- **What to produce**:
Only one stretch of the listing below is wanted. Give it again exactly, from the line with "### [Project 3: Coding" through the line with "Ghetto SolAir 🪂".

- **Records for the task**:
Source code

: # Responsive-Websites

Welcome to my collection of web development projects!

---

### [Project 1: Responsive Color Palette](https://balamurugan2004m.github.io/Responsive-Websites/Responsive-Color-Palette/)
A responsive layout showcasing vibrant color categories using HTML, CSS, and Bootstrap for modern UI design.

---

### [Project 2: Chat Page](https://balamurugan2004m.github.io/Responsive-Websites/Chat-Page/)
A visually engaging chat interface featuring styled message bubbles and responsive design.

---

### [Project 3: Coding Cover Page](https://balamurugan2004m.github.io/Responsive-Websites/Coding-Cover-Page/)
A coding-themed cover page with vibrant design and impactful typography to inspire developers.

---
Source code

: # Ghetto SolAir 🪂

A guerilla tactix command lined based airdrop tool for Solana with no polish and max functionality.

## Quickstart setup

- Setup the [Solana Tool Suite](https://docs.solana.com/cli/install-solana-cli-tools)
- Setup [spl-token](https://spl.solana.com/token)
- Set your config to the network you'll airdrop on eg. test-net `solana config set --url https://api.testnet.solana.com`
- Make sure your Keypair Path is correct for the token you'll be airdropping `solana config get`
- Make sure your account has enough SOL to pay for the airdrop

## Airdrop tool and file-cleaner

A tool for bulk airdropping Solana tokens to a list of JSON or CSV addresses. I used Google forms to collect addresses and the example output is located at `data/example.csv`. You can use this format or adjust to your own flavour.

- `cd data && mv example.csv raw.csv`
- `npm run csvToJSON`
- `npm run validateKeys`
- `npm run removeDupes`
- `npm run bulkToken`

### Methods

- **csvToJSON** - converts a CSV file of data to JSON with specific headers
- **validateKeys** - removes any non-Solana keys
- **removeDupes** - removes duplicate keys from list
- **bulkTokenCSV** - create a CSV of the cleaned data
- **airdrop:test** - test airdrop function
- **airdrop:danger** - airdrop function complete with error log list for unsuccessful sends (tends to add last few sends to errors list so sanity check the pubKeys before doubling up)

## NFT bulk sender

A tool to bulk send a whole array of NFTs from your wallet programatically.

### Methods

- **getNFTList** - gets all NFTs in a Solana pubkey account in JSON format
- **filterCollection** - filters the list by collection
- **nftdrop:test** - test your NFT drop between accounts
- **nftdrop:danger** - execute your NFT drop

- **Result for this exercise**:
### [Project 3: Coding Cover Page](https://balamurugan2004m.github.io/Responsive-Websites/Coding-Cover-Page/)
A coding-themed cover page with vibrant design and impactful typography to inspire developers.

---
Source code

: # Ghetto SolAir 🪂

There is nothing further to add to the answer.